Don’t be overwhelmed with email overload
Are you overwhelmed with the volume of texts and emails you receive daily?
We live in an age of information overload and it becomes more and more difficult every day to keep up with emails received. If you send a large amount of emails you expect responses from them. Your company may make available to you tools you can utilize to better manage emails including return receipts, blocking of ability to forward to others, setting up group emails and blocking the option to print or copy.
Most companies have policies regarding the use of company computers for personal use. Whether there is a policy or not, be very careful about what you send out. There should be no expectation of privacy as emails, texts and other communication on company property is owned by your employer.
Violations of ethics policies, sending inappropriate messages, forwarding inappropriate pictures, viewing pornographic materials, threatening people and making sexual or racial comments will eventually be discovered. It will also most often result in disciplinary actions up to and including termination from your job over it.

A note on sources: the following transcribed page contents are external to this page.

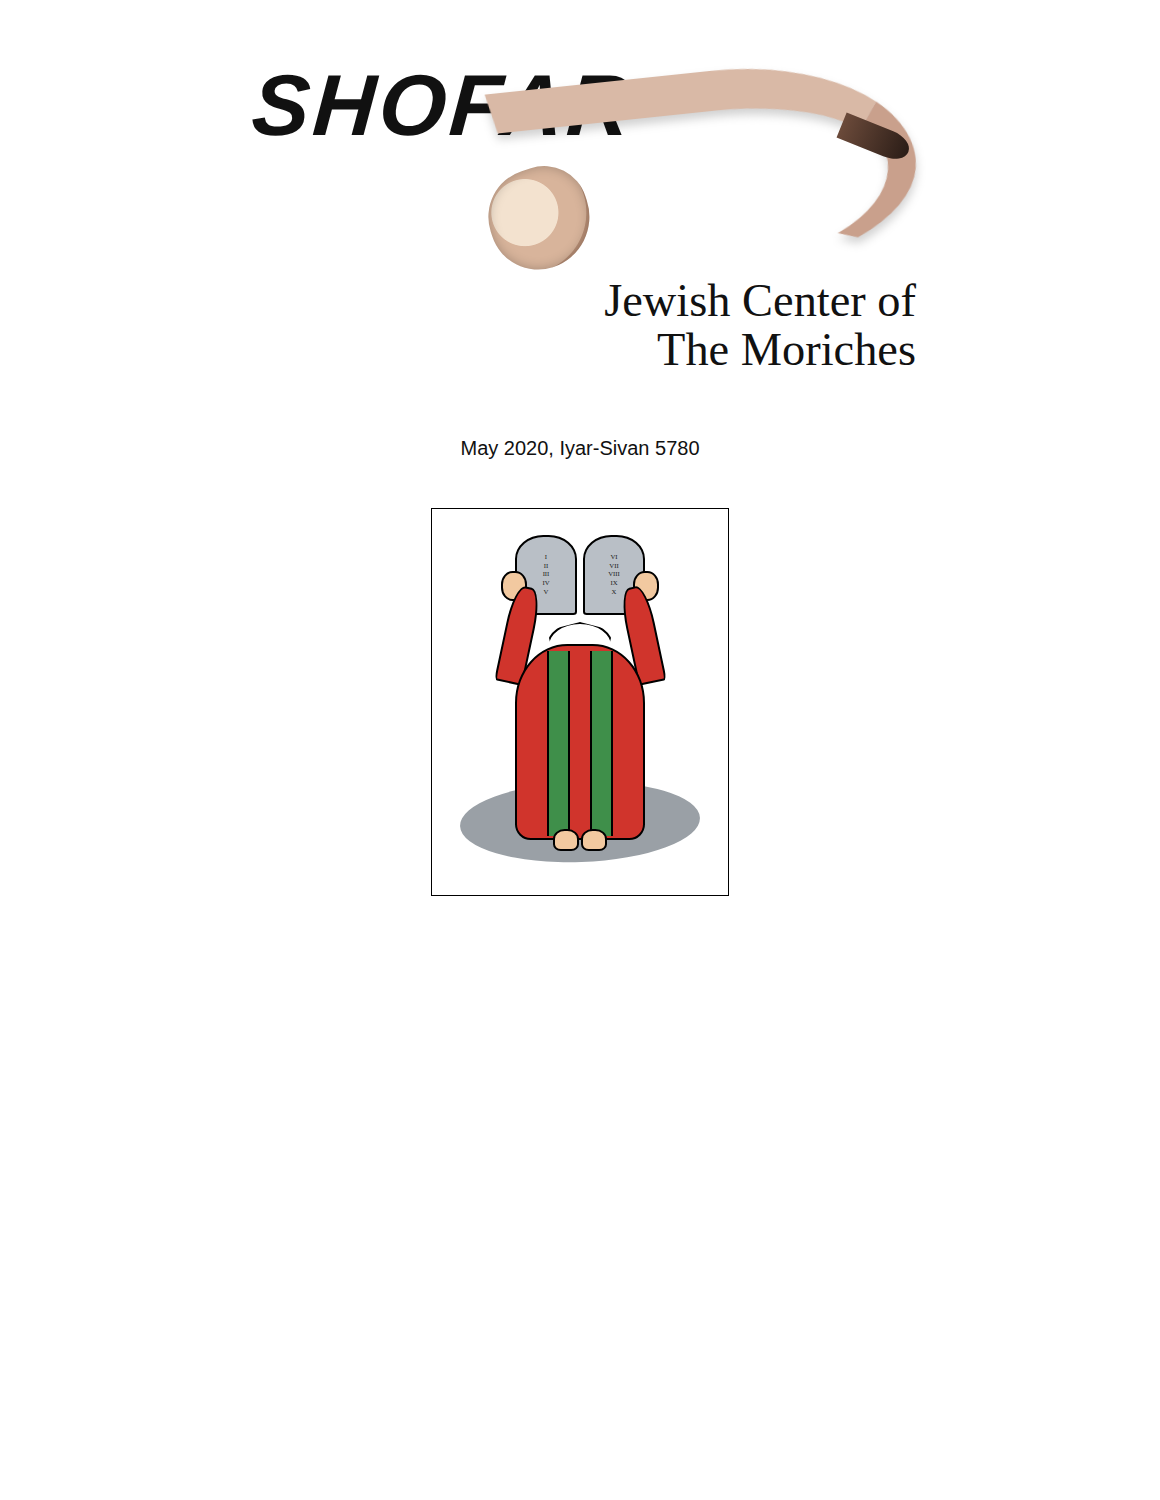Shofar
Jewish Center ofThe Moriches
May 2020, Iyar-Sivan 5780
III III IV V
VI VII VIII IX X
Moses holding the tablets of the Ten Commandments.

Many companies offer training in writing effective letters, emails and other forms of communication. In order to improve your skills take advantage of any seminars or training classes available.
Emails came on the scene in the early 1990s and now are one of the most used methods of communication in the world. Email is less intrusive than a phone call and is convenient and fast. It has changed the way we operate as it allows for doing business from just about anywhere.
According to a survey conducted by McKinsey Global Institute more than a quarter of the average worker’s day is spent answering and reading emails. It further reports that email is the second-most time consuming activity for workers next to “role-specific tasks.”
Use continues to grow in personal and business applications. Make a conscious decision to use emails wisely and in the best possible taste.
Following are some tips to help you mange the use of emails.
1. Set aside time to read and respond to emails.
2. Control your inbox by taking action immediately.
3. Delete all unnecessary emails.
4. Organize your inbox with labels, folders and categories.
5. Unsubscribe from sources of unwanted promotional emails.
6. Use the feature “Mark as Unread.”
7. Be precise with your words.
8. Keep messages clear, brief and to the point.
9. Ensure your subject line is accurate.
10. Avoid informal language. Be professional.
11. Keep in mind that your sent email could be forwarded to others.
12. Do not “Reply to All” when responding to sender unless instructed to do so.
13. Do not use all caps. It is like shouting and is considered rude.
14. Ensure grammatical accuracy. It is a representation of you.
15. Proof read your email before sending. Do not depend on “spell check.”
16. Use “cc” and “bcc” sparingly and only when needed.
17. Respond promptly.
18. Be polite. Choose your words wisely.
19. Re-read your email before pressing “send.”
20. Ensure that an email is the best way to communicate your message. Sometimes a phone call or “face-to-face” discussion is best.